+++ Reading text +++

Joseph Wilf (1925 – August 3, 2016) was a Polish-American businessman, Holocaust survivor, and the co-founder of Garden Homes, one of the largest real estate development companies in the United States.

Early life
Joseph Wilf was born in Jarosław, Poland in 1925.

In 1950, Wilf, his brother, and their wives, emigrated to the US, and settled in New Jersey.

Career
In 1954, together with his older brother, Harry Wilf, he co-founded Garden Homes, one of the largest real estate development companies in the United States.

In 1964, they founded the Wilf Family Foundation, which later expanded into seven foundations.

Joe Wilf volunteered with and donated to numerous organizations, including Yeshiva University, American Society for Yad Vashem, United Jewish Appeal, Israel Bonds, Jewish Agency for Israel, Joint Distribution Committee, Conference on Material Claims Against Germany, United States Holocaust Memorial Museum and many other organizations.

+++ Provided information +++

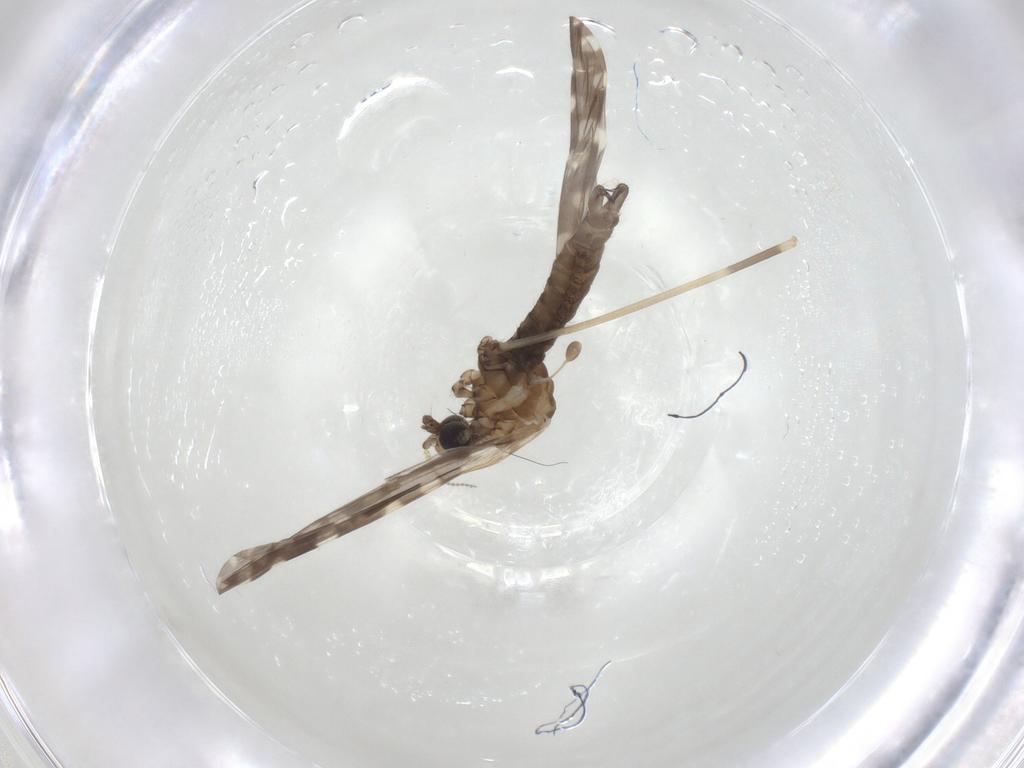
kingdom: Animalia
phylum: Arthropoda
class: Insecta
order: Diptera
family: Limoniidae
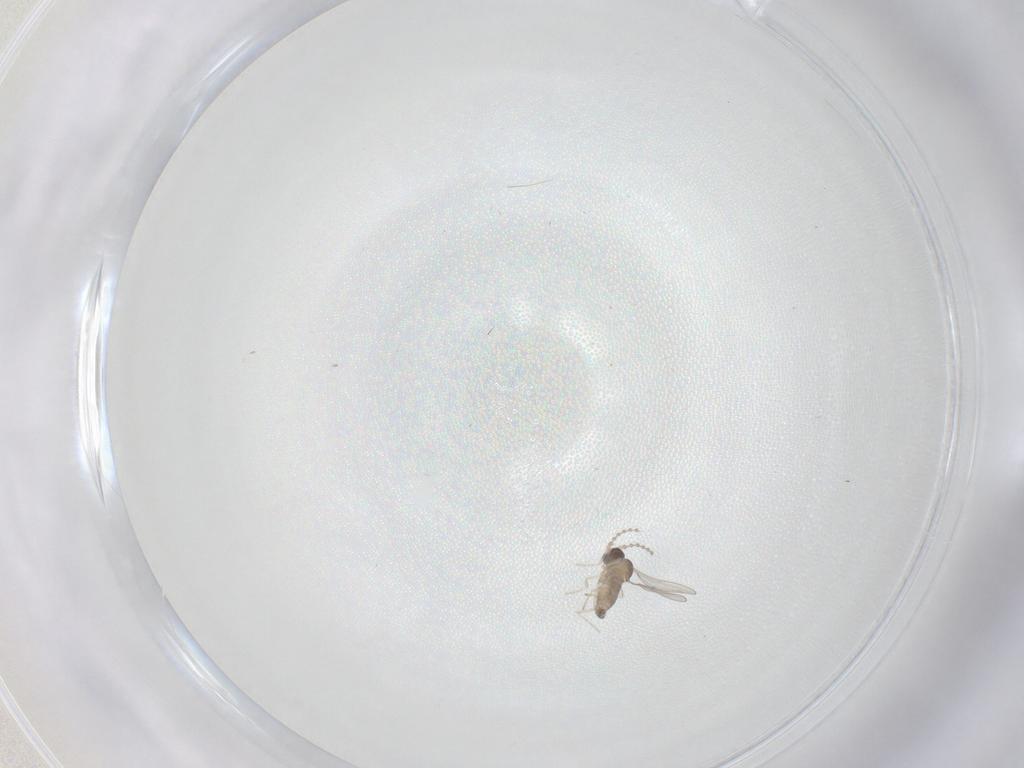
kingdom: Animalia
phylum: Arthropoda
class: Insecta
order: Diptera
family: Cecidomyiidae
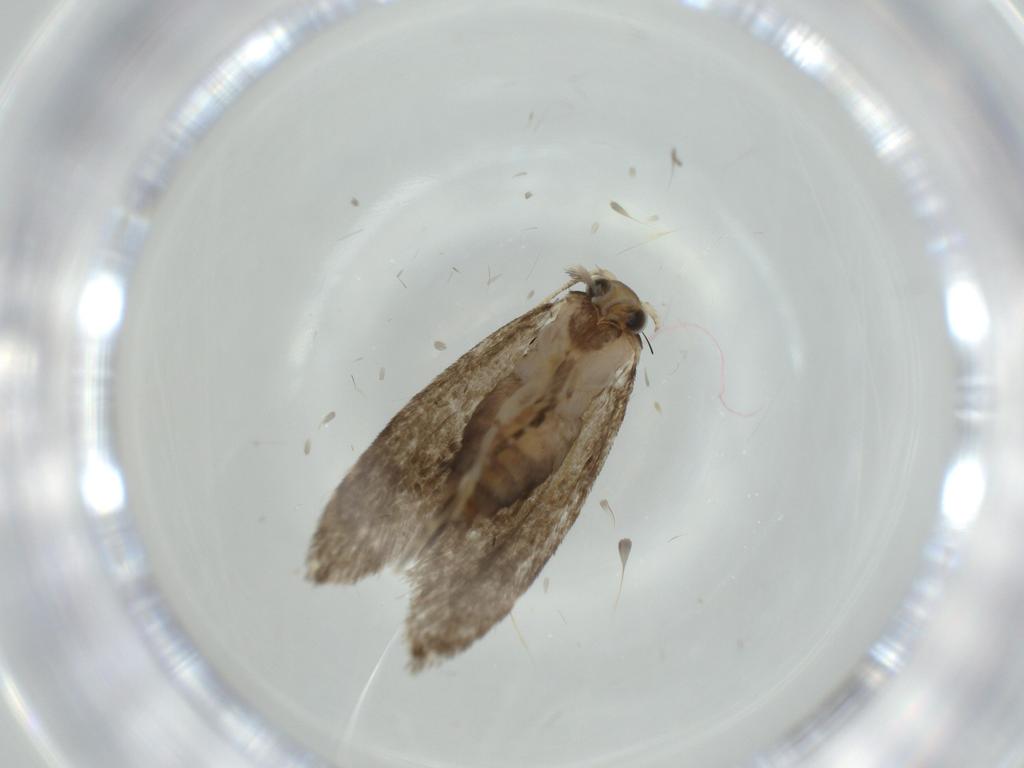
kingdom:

+++

(Set exercise 1) Can you set down the part of the Joseph Wilf text from "Joe Wilf volunteered" up to and including "many other organizations.", word for word?
(Set exercise 2) Which organizations does the Joseph Wilf text name as ones he volunteered with and donated to?
(Set exercise 3)
Answer these from the Joseph Wilf text:
(a) In what town was Joseph Wilf born?
(b) In what year was Garden Homes co-founded?
(c) Into how many foundations did the Wilf Family Foundation later expand?

(Written response 1)
Joe Wilf volunteered with and donated to numerous organizations, including Yeshiva University, American Society for Yad Vashem, United Jewish Appeal, Israel Bonds, Jewish Agency for Israel, Joint Distribution Committee, Conference on Material Claims Against Germany, United States Holocaust Memorial Museum and many other organizations.

(Written response 2)
Yeshiva University
American Society for Yad Vashem
United Jewish Appeal
Israel Bonds
Jewish Agency for Israel
Joint Distribution Committee
Conference on Material Claims Against Germany
United States Holocaust Memorial Museum

(Written response 3)
(a) Jarosław, Poland
(b) 1954
(c) Seven